*** Given entries Section Begins ***

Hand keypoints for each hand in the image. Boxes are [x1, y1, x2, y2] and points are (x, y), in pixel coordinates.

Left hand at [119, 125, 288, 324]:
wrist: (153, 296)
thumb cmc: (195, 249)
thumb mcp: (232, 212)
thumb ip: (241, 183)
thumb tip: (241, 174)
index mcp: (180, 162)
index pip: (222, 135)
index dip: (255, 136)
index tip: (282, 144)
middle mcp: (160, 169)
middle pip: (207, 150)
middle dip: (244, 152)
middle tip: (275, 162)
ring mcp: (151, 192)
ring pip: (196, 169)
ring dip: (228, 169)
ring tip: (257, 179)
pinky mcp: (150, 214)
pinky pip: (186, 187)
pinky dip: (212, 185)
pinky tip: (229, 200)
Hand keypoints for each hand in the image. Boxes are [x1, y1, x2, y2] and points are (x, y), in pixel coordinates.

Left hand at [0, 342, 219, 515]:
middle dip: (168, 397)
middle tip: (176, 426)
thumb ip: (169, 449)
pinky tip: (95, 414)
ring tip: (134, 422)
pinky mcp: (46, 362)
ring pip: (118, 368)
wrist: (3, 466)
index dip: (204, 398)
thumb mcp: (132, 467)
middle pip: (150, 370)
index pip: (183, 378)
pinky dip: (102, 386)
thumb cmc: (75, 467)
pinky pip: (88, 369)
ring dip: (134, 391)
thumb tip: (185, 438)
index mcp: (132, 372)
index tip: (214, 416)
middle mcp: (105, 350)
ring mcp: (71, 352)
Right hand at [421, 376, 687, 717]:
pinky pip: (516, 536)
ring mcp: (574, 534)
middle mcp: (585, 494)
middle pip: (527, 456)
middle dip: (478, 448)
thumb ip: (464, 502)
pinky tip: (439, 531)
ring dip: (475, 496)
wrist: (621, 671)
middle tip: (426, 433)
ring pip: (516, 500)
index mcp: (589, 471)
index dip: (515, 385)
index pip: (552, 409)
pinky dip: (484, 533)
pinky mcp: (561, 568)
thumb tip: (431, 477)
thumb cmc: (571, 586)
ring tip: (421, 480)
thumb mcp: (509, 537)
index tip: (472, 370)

*** Given entries Section Ends ***
*** Given entries Section Begins ***

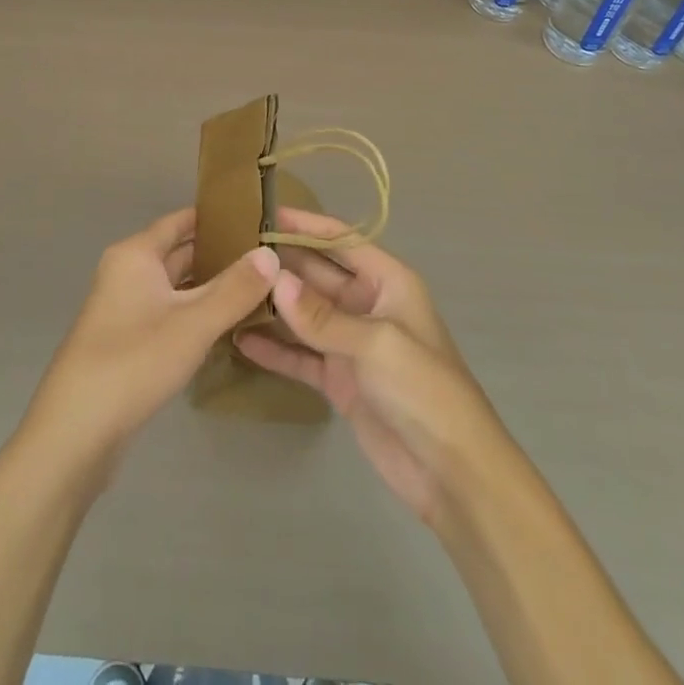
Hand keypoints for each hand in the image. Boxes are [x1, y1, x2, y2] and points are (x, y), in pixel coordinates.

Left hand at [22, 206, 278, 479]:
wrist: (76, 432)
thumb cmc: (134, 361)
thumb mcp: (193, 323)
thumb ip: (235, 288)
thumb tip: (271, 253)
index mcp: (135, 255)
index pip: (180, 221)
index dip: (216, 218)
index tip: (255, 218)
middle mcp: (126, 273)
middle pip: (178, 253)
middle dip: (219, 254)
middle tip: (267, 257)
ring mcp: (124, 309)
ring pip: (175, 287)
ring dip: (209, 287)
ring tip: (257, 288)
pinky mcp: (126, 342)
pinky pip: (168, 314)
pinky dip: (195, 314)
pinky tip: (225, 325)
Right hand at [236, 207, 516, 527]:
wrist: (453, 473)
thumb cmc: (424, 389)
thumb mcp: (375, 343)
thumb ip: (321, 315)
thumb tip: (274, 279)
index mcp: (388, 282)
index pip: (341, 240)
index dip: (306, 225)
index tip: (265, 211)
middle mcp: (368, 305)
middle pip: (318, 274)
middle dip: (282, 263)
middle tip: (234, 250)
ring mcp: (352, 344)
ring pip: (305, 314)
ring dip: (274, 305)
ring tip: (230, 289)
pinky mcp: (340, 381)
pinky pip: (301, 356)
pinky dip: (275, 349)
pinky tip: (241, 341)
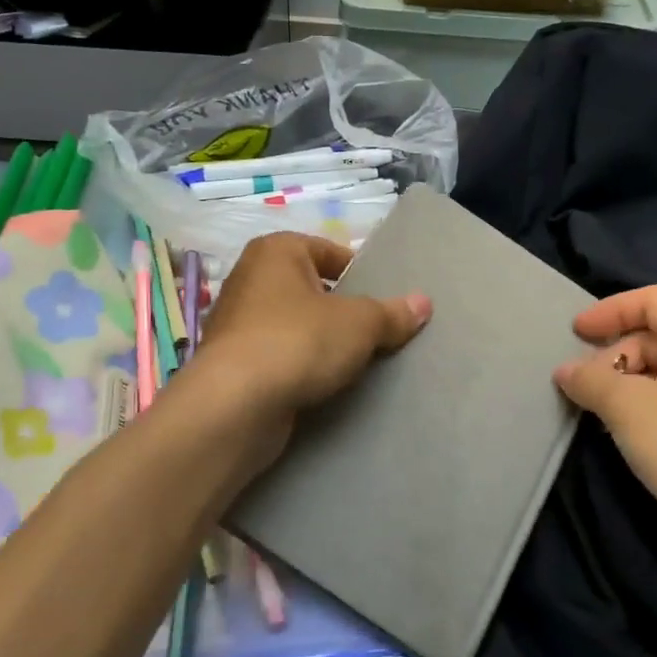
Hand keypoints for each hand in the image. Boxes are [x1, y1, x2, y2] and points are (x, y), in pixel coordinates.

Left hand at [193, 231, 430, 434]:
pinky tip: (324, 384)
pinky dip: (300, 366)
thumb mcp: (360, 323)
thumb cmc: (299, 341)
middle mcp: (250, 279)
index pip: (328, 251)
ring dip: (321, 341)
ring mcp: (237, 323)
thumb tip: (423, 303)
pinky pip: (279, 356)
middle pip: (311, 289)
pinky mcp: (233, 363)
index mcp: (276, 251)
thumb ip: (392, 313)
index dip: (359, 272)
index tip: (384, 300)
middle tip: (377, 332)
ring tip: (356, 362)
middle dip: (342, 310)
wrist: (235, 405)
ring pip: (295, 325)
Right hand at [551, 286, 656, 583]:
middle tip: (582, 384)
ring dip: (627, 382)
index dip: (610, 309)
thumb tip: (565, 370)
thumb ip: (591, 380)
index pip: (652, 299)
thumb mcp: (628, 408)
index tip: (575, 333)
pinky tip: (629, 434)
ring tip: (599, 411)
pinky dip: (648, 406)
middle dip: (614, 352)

*** Given entries Section Ends ***

Task directions: In the material above, find the line containing "pinky dip: (102, 386)" and the line containing "index tip: (472, 370)", then write out exactly those two lines and every line between them, and nothing more.

Expected output:
pinky dip: (102, 386)
thumb cmc: (75, 467)
pinky pip: (88, 369)
ring dip: (134, 391)
thumb tip: (185, 438)
index mcp: (132, 372)
index tip: (214, 416)
middle mcp: (105, 350)
ring mcp: (71, 352)
Right hand at [421, 376, 687, 717]:
pinky pip: (516, 536)
ring mcp: (574, 534)
middle mcp: (585, 494)
middle pip: (527, 456)
middle dip: (478, 448)
thumb ip: (464, 502)
pinky tip: (439, 531)
ring dip: (475, 496)
wrist: (621, 671)
middle tip: (426, 433)
ring pip: (516, 500)
index mcp: (589, 471)
index dip: (515, 385)
index pip: (552, 409)
pinky dip: (484, 533)
pinky mcp: (561, 568)
thumb tip: (431, 477)
thumb cmc: (571, 586)
ring tip: (421, 480)
thumb mcp: (509, 537)
index tip: (472, 370)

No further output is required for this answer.